Thinking Aloud - Ideas for Hanging Part 1

Photo 1
Back in February, I showed pictures of stitching on a small sample of my design that had been printed by Spoonflower.  I was excited by this so I went ahead and ordered a full length, knowing it would take about 2 weeks to arrive.  Because the design is narrow, it was repeated across the width of the fabric and I choose to mirror it so I have the original, a mirror image and about 2/3 of the width of another copy as it didn't quite fit 3 times.  As the image is not an exact multiple of 1 yard, I also have a partial repeat of the top.  Photo 1 shows the design at full size laid out on the floor.  Meanwhile I had got some feedback from Sian who suggested I try to incorporate more texture and take advantage of the dimensional possibilities.

I spent some time (actually rather a lot) in total inaction because I liked the length of fabric just as it was, and I had to convince myself it would be okay to change it.  I finally screwed up my courage and started cutting up the copies, reminding myself that nothing would be wasted as I can always use more patchwork cushions and the sofa is blue, so that's fine.  I know I should probably play in paper and do drawings but it isn't the same.

As I was feeling stuck, I tried two different ideas simultaneously to see where they would take me.  This post follows one and the next post will follow the other (just as soon as I retrieve my camera from being used for a school project by number 2 daughter).  I have also revisited the planned site with the fabric and measured up and taken photos, so I can produce a  room plan and show how it would look.

So - photo 2 mirror image cut into strips.

Photo 2
Photos 3 to 6 strips laid on top of original in different arrangements.
Photo 3

Photo 4

Photo 5

Photo 6
Photo 7 - strips sewn together

Photo 7
Photo 8 - here I cut up the excess fabric into smaller rectangles and laid them on the main design, matching the colours and adding a couple of pieces of bronze painted fabric (see earlier post about adding bronze to represent astronomical instruments).  For scale, there is a 10p coin in the bottom right corner (1" diameter).  This and the following photos are 'sketches' which could be continued up to full size.

Photo 8
Photo 9 - similar to 8 but on a plain background.
Photo 9
Photo 10 - This time I arranged the bits in colour order from dark at the bottom to light at the top, completely breaking up the image, but I think keeping the sense of movement in the fragments.  Could be seen as reaching up to the light. I would need to reintroduce the purple/lavender shades as this bit is just blues shading to charcoal.
Photo 10
Photo 11 - I finger-pleated some of the pieces in different directions to make the surface more interesting.
Photo 11

Wednesday, May 12, 2010

Text for Module 4 Chapter 1

It looks like the word files have disappeared into the ether leaving only rough drafts behind them so here are photographs of the pages in my folder with my notes on flowers in Elizabethan and Russian embroidery.

Monday, May 10, 2010

Module 4, Chapter 1

Well, it has been an unintentionally long absence from blogging. Somehow in the last few months our household has managed to kill one computer and upset another so much it had to go back to the manufacturers, leaving us fighting over machines all claiming priority for our various homeworks. So I have ended up moving pictures and notes hither and thither to and from backup drives and jumping from one machine to another. I think we are finally straight now so I will try and get up to date.

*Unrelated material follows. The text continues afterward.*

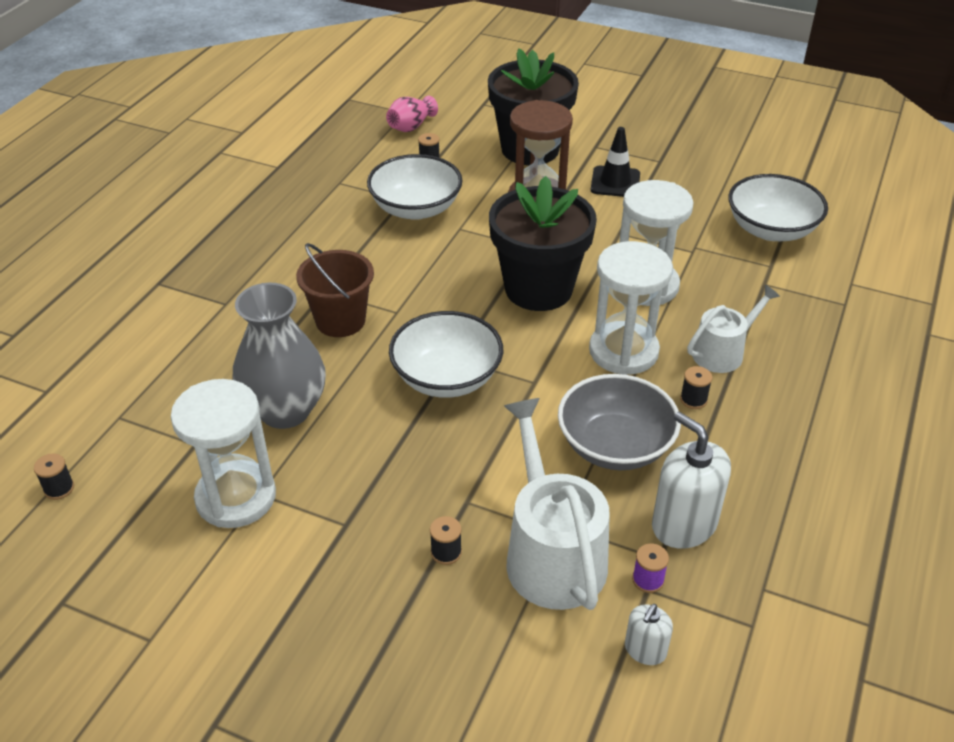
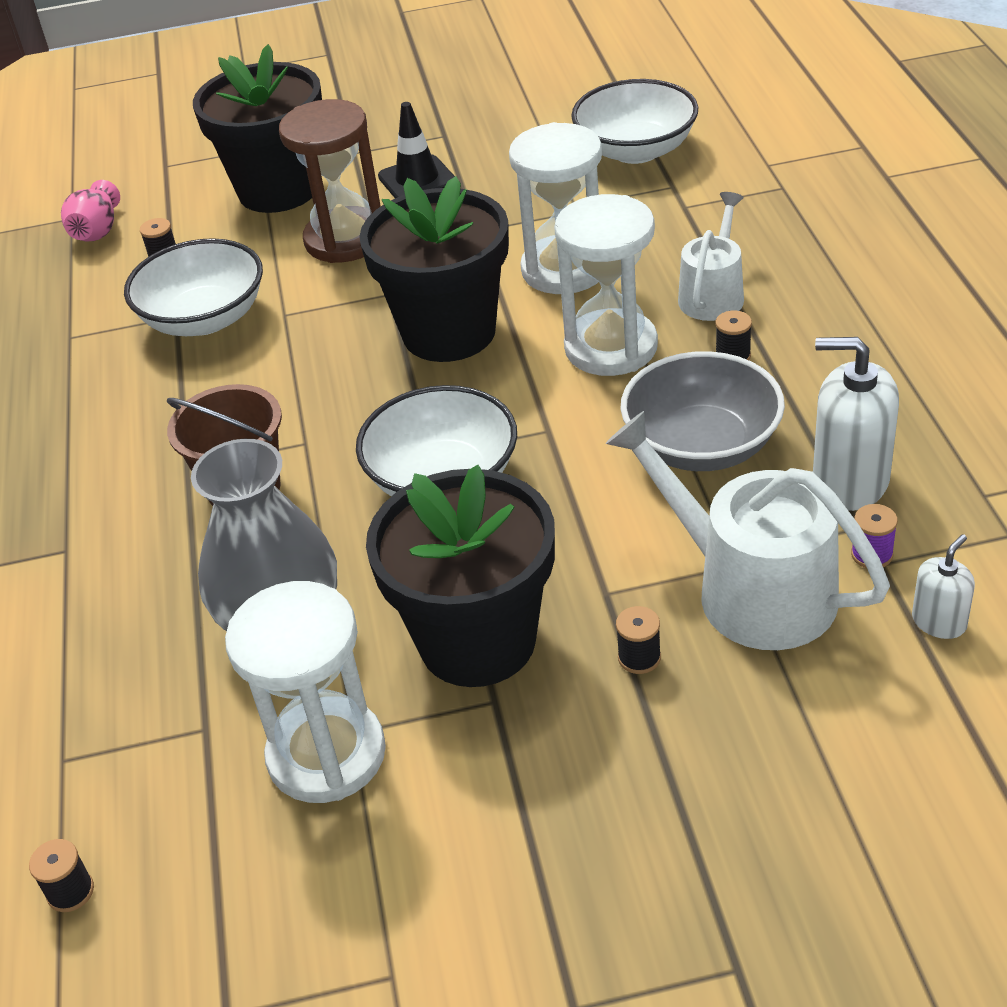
camera: 30 degrees left, 0 degrees up
(371, 484) = (477, 641): none -> black flower pot
(645, 650) = (939, 621): white soap dispenser -> white soap dispenser turned 135 degrees counterclockwise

Module 4 is themed on flowers, starting with a historical study of flowers in Elizabethan embroidery. Photo 1 shows a sheet of collected images.

Photo 1

For my foreign embroidery study, I have chosen to look at flowers in Russian embroidery and how they have been represented over 300 years - photos 2 to 4 show the study sheets for this. I was going to cut and paste the typed notes that go with these but cannot find the files at the moment so I will come back to this - I may have to photograph the printed copies from my folder.